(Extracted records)
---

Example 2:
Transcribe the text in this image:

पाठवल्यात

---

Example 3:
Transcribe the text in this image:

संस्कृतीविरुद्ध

### WHAT THE EXERCISE ASKS
Print each entry exactly as it was written.

### RESPONSE
---

Example 2:
Transcribe the text in this image:

पाठवल्यात

---

Example 3:
Transcribe the text in this image:

संस्कृतीविरुद्ध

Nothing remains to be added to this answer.